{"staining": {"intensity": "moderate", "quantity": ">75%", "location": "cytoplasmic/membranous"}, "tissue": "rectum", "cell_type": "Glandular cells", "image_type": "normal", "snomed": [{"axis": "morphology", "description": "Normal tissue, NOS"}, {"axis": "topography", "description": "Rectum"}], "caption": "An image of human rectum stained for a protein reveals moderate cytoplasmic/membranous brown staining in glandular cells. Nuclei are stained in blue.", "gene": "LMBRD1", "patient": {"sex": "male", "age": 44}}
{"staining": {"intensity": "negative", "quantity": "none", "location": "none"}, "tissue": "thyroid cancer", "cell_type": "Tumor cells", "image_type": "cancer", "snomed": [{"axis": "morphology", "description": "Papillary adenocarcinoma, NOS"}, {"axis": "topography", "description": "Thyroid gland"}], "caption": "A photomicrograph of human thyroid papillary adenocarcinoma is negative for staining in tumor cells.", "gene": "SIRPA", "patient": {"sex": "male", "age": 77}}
..........
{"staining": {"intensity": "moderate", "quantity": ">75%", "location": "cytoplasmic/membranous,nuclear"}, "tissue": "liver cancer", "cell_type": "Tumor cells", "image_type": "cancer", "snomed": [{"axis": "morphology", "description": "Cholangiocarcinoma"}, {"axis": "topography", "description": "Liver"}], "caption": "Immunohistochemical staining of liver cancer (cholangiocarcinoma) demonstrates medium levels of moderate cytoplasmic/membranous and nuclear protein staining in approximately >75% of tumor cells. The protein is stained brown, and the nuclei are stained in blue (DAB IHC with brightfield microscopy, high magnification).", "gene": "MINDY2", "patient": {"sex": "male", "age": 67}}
..........
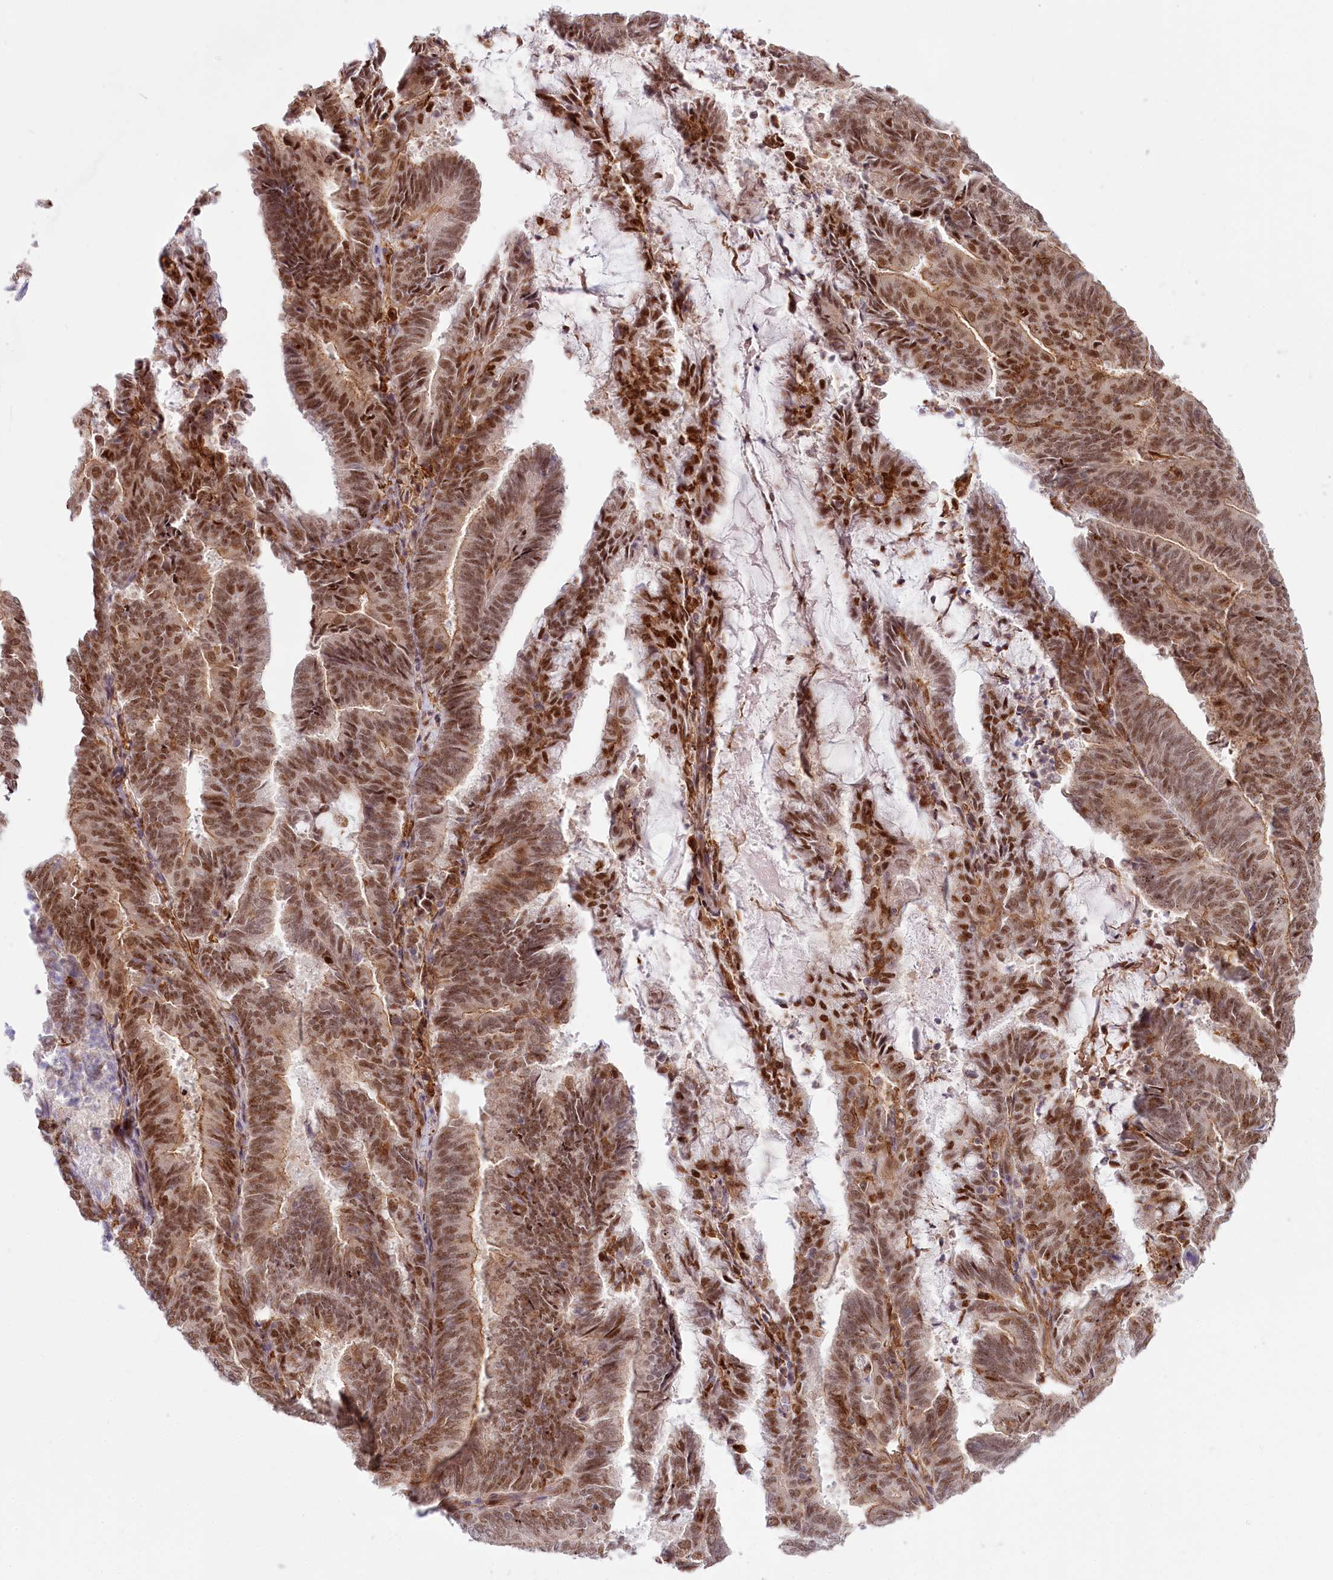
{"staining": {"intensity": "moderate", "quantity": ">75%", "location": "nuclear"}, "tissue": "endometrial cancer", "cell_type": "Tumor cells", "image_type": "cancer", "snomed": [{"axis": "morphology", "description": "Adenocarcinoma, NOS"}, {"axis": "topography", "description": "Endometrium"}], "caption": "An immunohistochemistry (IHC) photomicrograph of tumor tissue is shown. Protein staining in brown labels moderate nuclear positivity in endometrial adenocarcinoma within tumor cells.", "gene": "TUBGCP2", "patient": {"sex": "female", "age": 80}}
..........
TASK DESCRIPTION - Transcribe, exactly and without additions, the lines of the records above, beginning with the line that contains "image of human" and ending with the line that contains "photomicrograph of human", both included.

TASK RESULT -
{"staining": {"intensity": "moderate", "quantity": ">75%", "location": "cytoplasmic/membranous"}, "tissue": "rectum", "cell_type": "Glandular cells", "image_type": "normal", "snomed": [{"axis": "morphology", "description": "Normal tissue, NOS"}, {"axis": "topography", "description": "Rectum"}], "caption": "An image of human rectum stained for a protein reveals moderate cytoplasmic/membranous brown staining in glandular cells. Nuclei are stained in blue.", "gene": "LMBRD1", "patient": {"sex": "male", "age": 44}}
{"staining": {"intensity": "negative", "quantity": "none", "location": "none"}, "tissue": "thyroid cancer", "cell_type": "Tumor cells", "image_type": "cancer", "snomed": [{"axis": "morphology", "description": "Papillary adenocarcinoma, NOS"}, {"axis": "topography", "description": "Thyroid gland"}], "caption": "A photomicrograph of human thyroid papillary adenocarcinoma is negative for staining in tumor cells.", "gene": "SIRPA", "patient": {"sex": "male", "age": 77}}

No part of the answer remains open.